Generic protein structure example

Glycine—tRNA ligase also known as glycyl–tRNA synthetase is an enzyme that in humans is encoded by the GARS1 gene.[1][2][3]

Function

This gene encodes glycyl-tRNA synthetase, one of the aminoacyl-tRNA synthetases that charge tRNAs with their cognate amino acids. The encoded enzyme is an (alpha)2 dimer which belongs to the class II family of tRNA synthetases.[3]

Reaction

In enzymology, a glycine—tRNA ligase (EC 6.1.1.14) is an enzyme that catalyzes the chemical reaction

ATP + glycine + tRNAGly [math]\displaystyle{ \rightleftharpoons }[/math] AMP + diphosphate + glycyl-tRNAGly

The 3 substrates of this enzyme are ATP, glycine, and tRNA(Gly), whereas its 3 products are AMP, diphosphate, and glycyl-tRNA(Gly).

This enzyme belongs to the family of ligases, to be specific those forming carbon-oxygen bonds in aminoacyl-tRNA and related compounds. The systematic name of this enzyme class is glycine:tRNAGly ligase (AMP-forming). Other names in common use include glycyl-tRNA synthetase, glycyl-transfer ribonucleate synthetase, glycyl-transfer RNA synthetase, glycyl-transfer ribonucleic acid synthetase, and glycyl translase. This enzyme participates in glycine, serine and threonine metabolism and aminoacyl-trna biosynthesis.
***
- Activity list
1: Can you restate the stretch of the enzyme passage from "ATP + glycine" through "and aminoacyl-trna biosynthesis.", switching "diphosphate" to "pyrophosphate"?
2: How would this sentence from the enzyme passage read in Spanish: "The 3 substrates of this enzyme are ATP, glycine, and tRNA(Gly), whereas its 3 products are AMP, diphosphate, and glycyl-tRNA(Gly)."?

- Data supplied
***
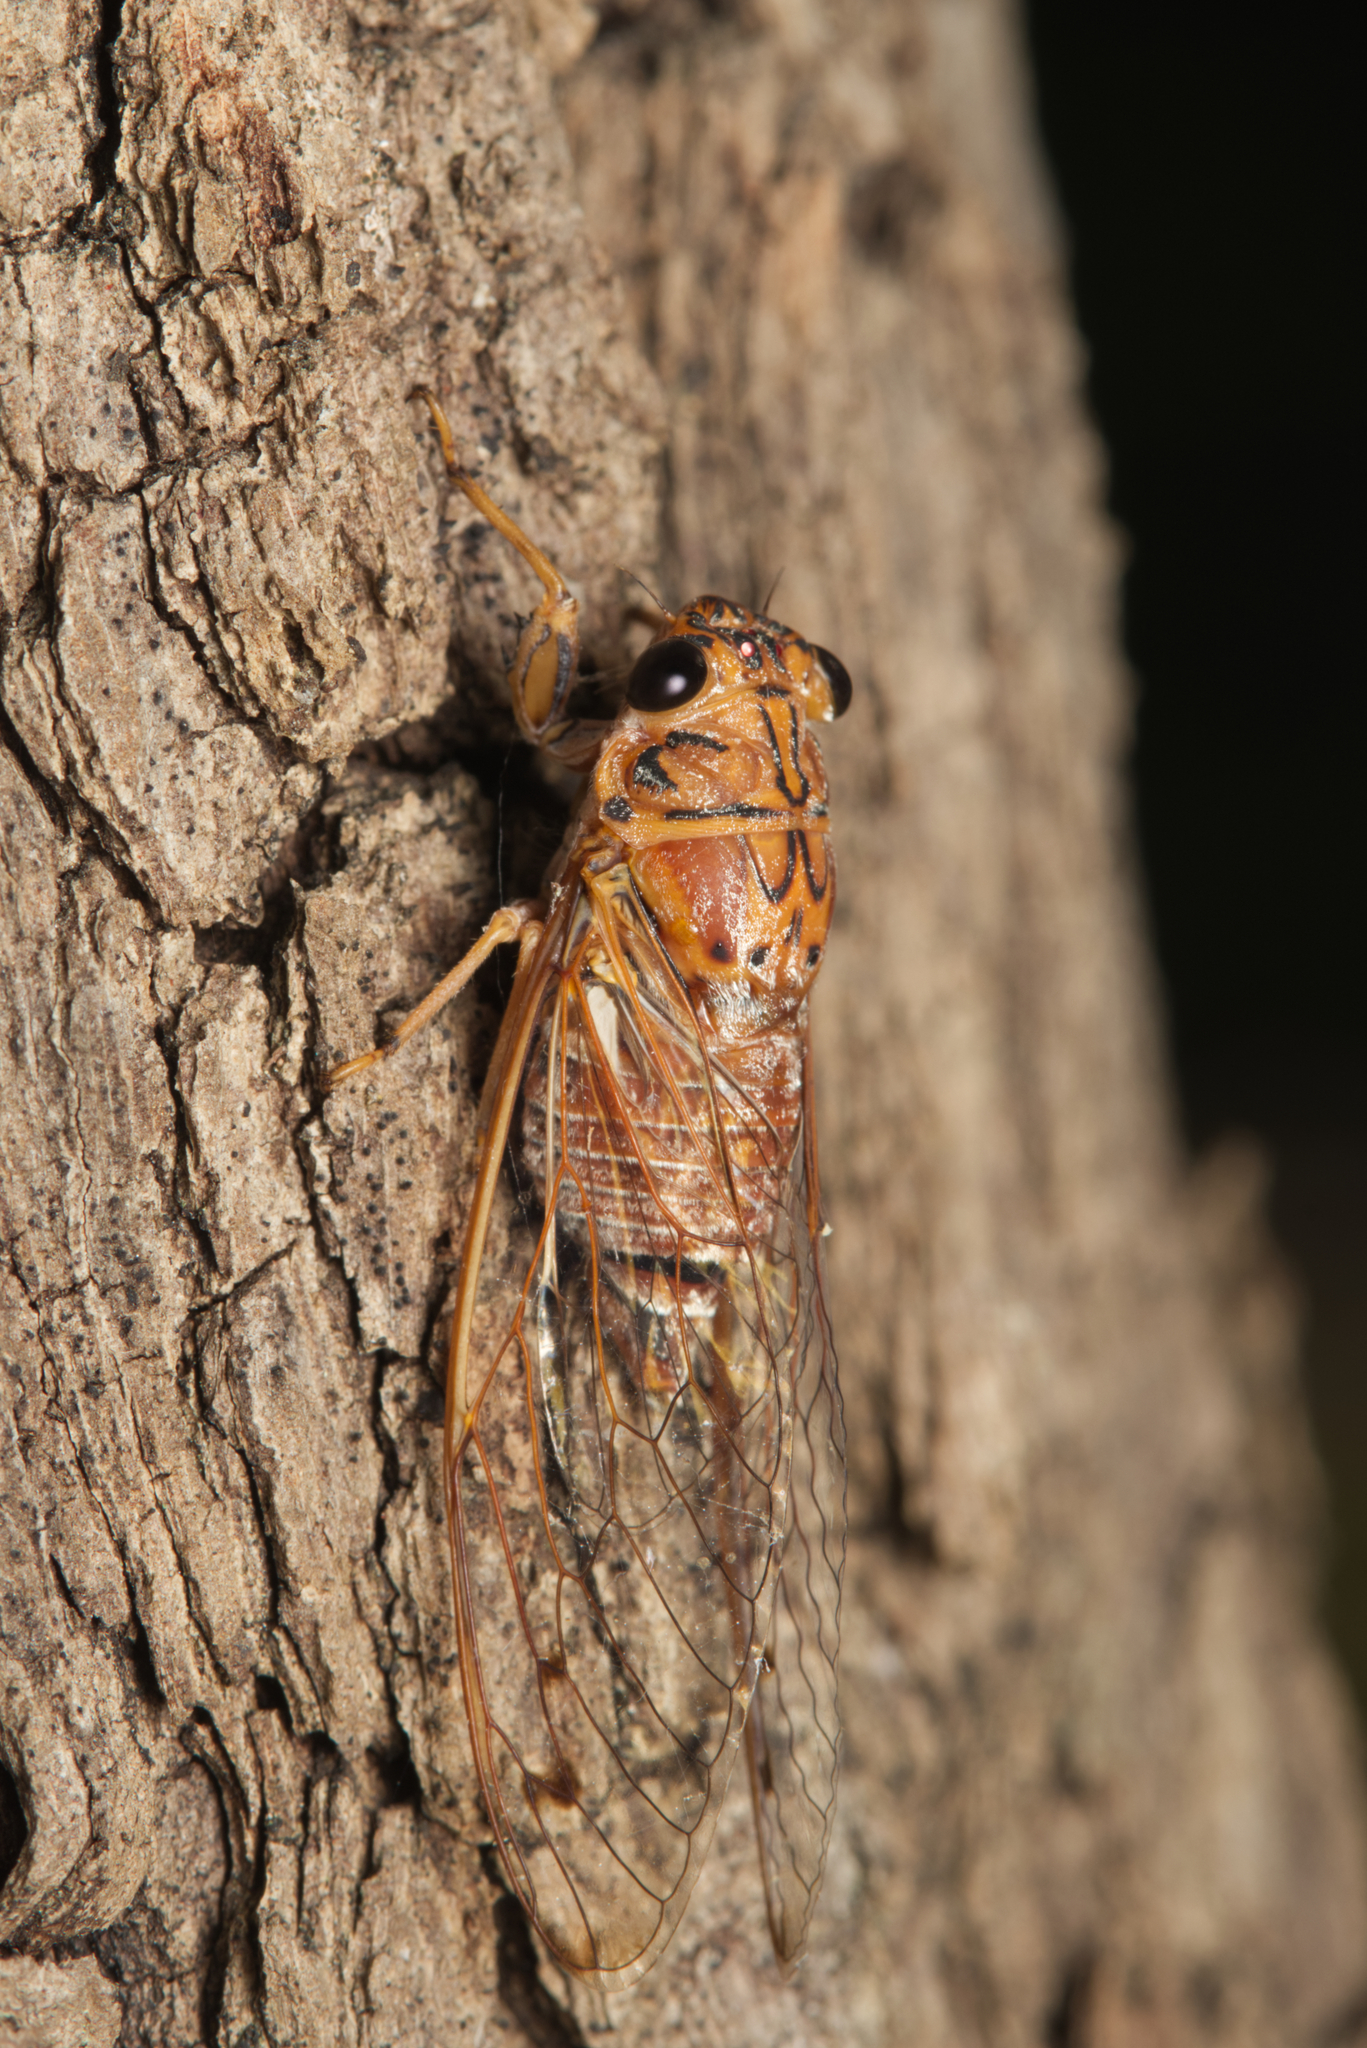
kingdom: Animalia
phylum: Arthropoda
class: Insecta
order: Hemiptera
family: Cicadidae
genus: Tamasa
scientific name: Tamasa tristigma
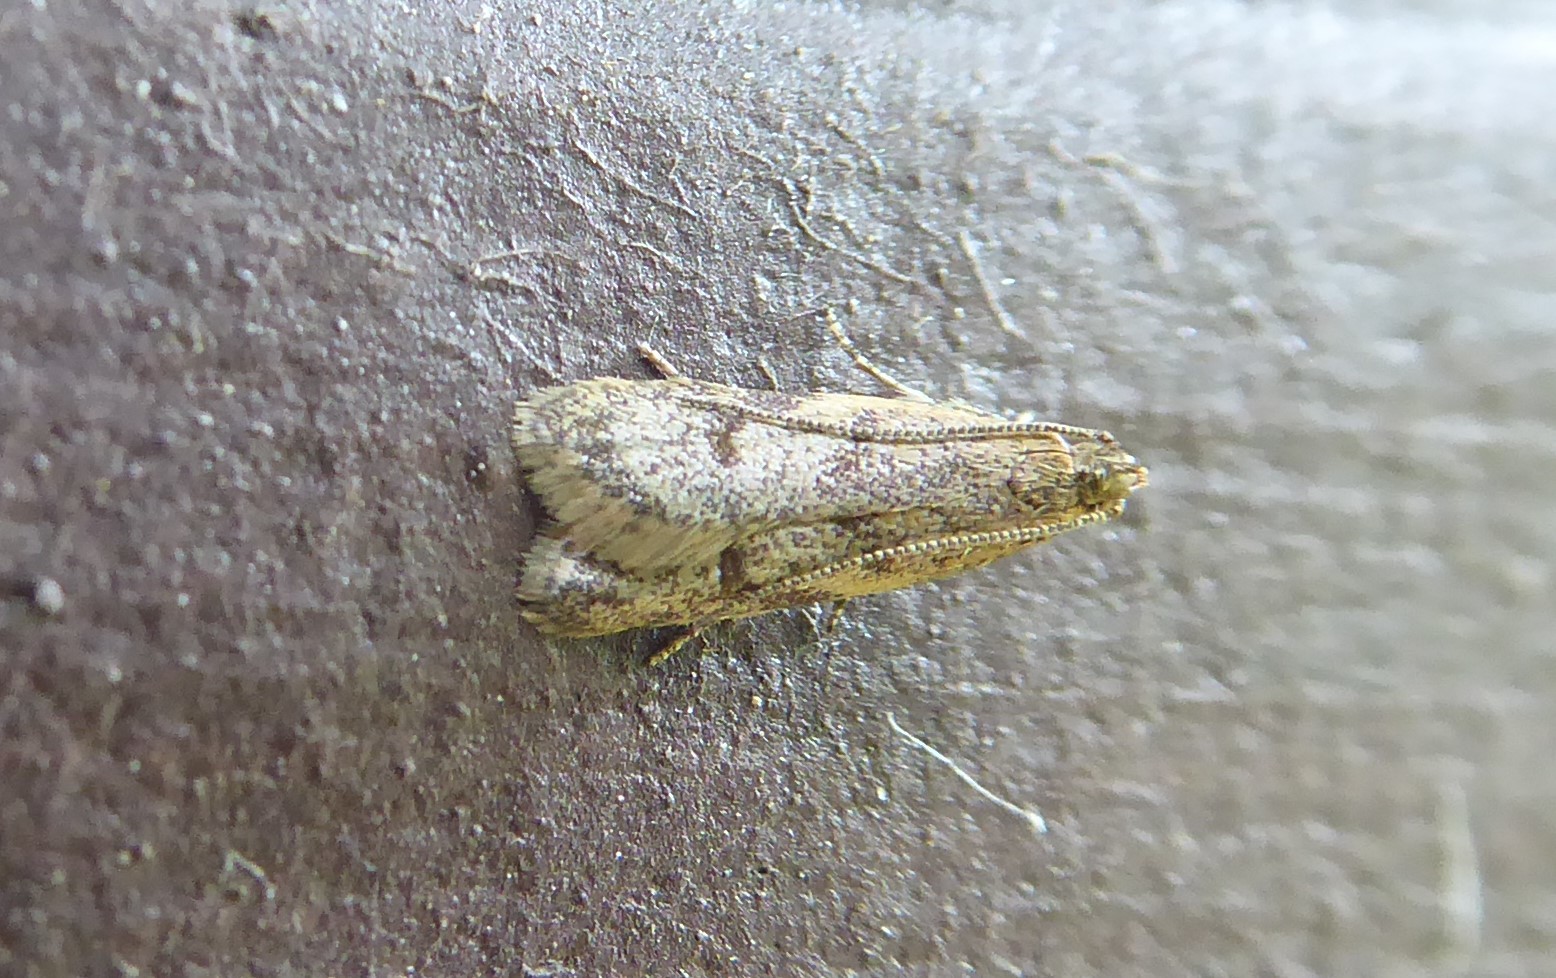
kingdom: Animalia
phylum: Arthropoda
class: Insecta
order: Lepidoptera
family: Oecophoridae
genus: Gymnobathra
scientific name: Gymnobathra tholodella
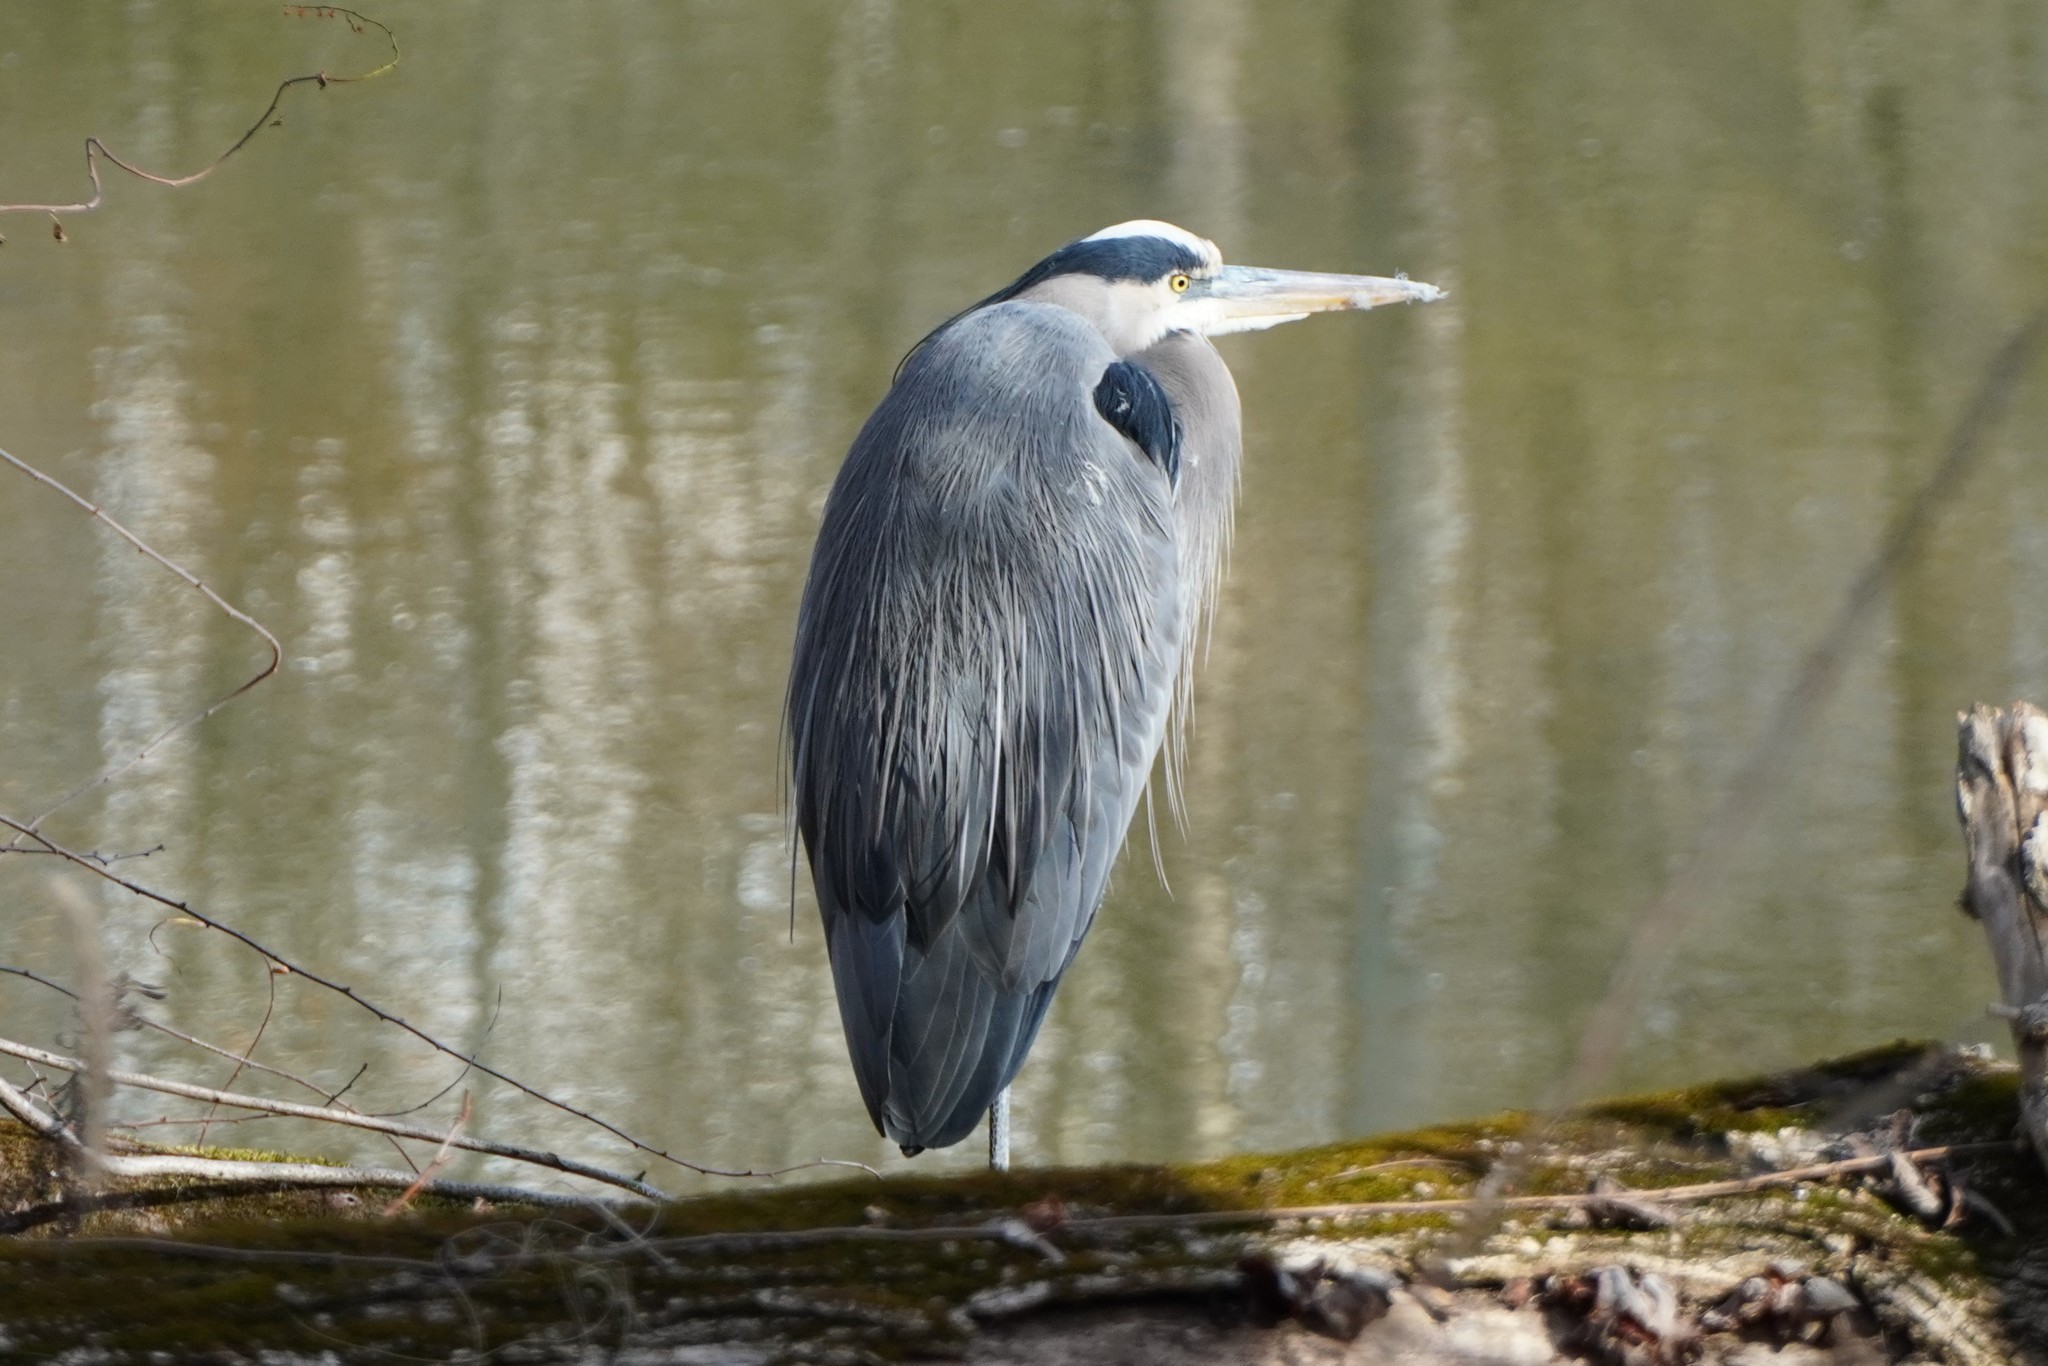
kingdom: Animalia
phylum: Chordata
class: Aves
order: Pelecaniformes
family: Ardeidae
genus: Ardea
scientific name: Ardea herodias
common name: Great blue heron
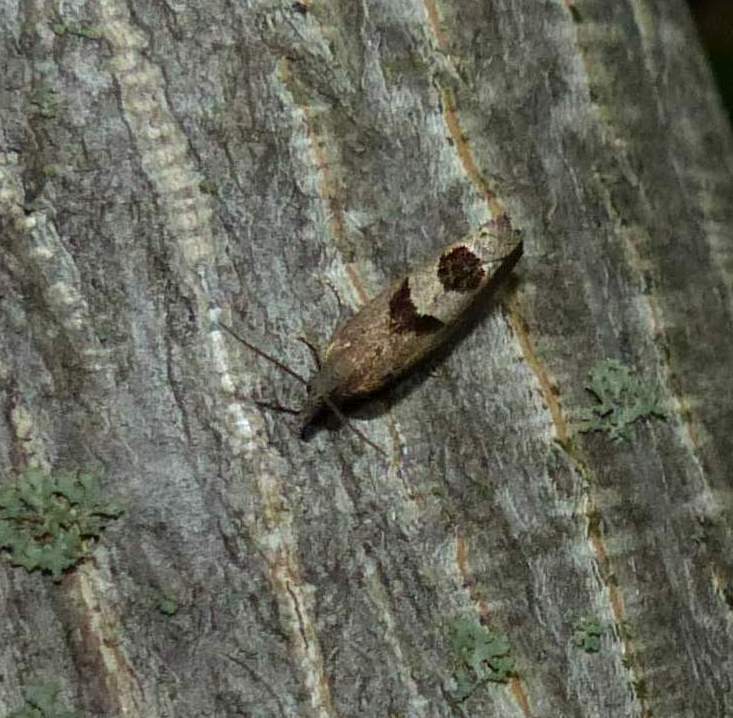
***
- Results in order
1:
ATP + glycine + tRNAGly [math]\displaystyle{ \rightleftharpoons }[/math] AMP + pyrophosphate + glycyl-tRNAGly

The 3 substrates of this enzyme are ATP, glycine, and tRNA(Gly), whereas its 3 products are AMP, pyrophosphate, and glycyl-tRNA(Gly).

This enzyme belongs to the family of ligases, to be specific those forming carbon-oxygen bonds in aminoacyl-tRNA and related compounds. The systematic name of this enzyme class is glycine:tRNAGly ligase (AMP-forming). Other names in common use include glycyl-tRNA synthetase, glycyl-transfer ribonucleate synthetase, glycyl-transfer RNA synthetase, glycyl-transfer ribonucleic acid synthetase, and glycyl translase. This enzyme participates in glycine, serine and threonine metabolism and aminoacyl-trna biosynthesis.

2: Los 3 sustratos de esta enzima son ATP, glicina y ARNt(Gly), mientras que sus 3 productos son AMP, difosfato y glicil-ARNt(Gly).